ACTION: Yvonne to champion the transparency corner, whatever that might mean.

Twenty one (ii)

It’s sort of a modern day equivalent of measuring column inches in the press; both are flawed metrics as both grow when something goes really badly as well as when something goes really well.

Let me be totally clear, the Goorooz are not grifters. They’re not quacks. They’re exploring this new media and new technology sincerely and trying to make a living out of helping others understand and get to grips with it. But sincerity doesn’t mean effective.

On sharing my conclusions with Michelle and Yvonne after the Goorooz had guru’d their way to their next meeting, I underlined my commitment to social media. I underlined my commitment to our values. I underlined my intention to continue interweaving the undoubted potential social media represents into the very fabric of the business.

I’ve heard the opposite referred to as lipstick on a pig. Attenzi is no pig. It requires no such lipstick.

I could see Michelle wasn’t happy. With me. After all, I guess I had just shot down her initiative to invite these guys in. She left the room quietly. Yvonne was more upbeat.

“I can see where you’re coming from Eli. I’m reading a book at the moment that describes social media as bringing radical transparency on an organization.”

“Radical transparency? That’s quite a strong expression.”

“Yes” she continued, “And there’s more. If ‘perception is reality’ was the saying that characterized our approach to marketing and public relations before, we now have to consider that reality is perception.”

“Goodness.” My brain got knocked and I felt myself thinking hard. It must have been visible as Yvonne went with the silence.

I, like many others, had witnessed examples of citizens around the world using the social media and mobile phones to record and communicate the day-to-day realities they had to live with, until this had helped catalyze uprisings, which had in turn been documented post by post, tweet by tweet, photo by photo, video by video.
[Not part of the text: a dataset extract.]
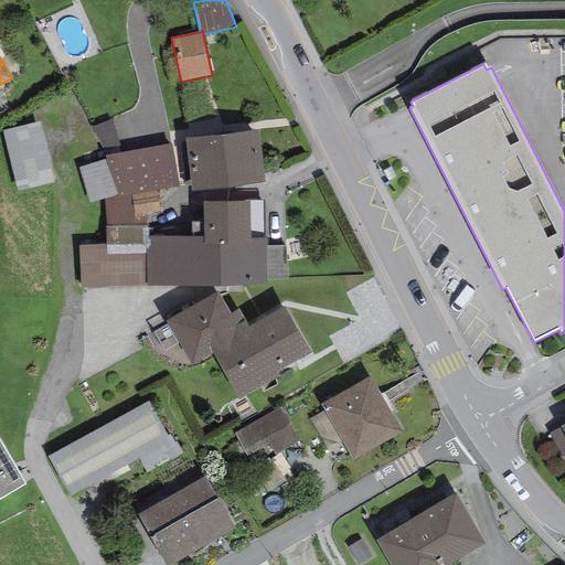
[(112,118),(91,127),(105,156),(123,152),(112,118)]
Authoritarian regimes could no longer project one image to the world, or maintain a façade to its people, while governing quite differently.

Hang on. What am I saying? This doesn’t just apply to authoritarian regimes, this applies to all government. And all business. All organizations.

Information has been set free.

I concluded our conversation: “It’s like a big oil gun has been taken to the machinery of the world, lubricating its workings. We’re taking out the friction in the system that for so long frustrated the spread of information and knowledge.”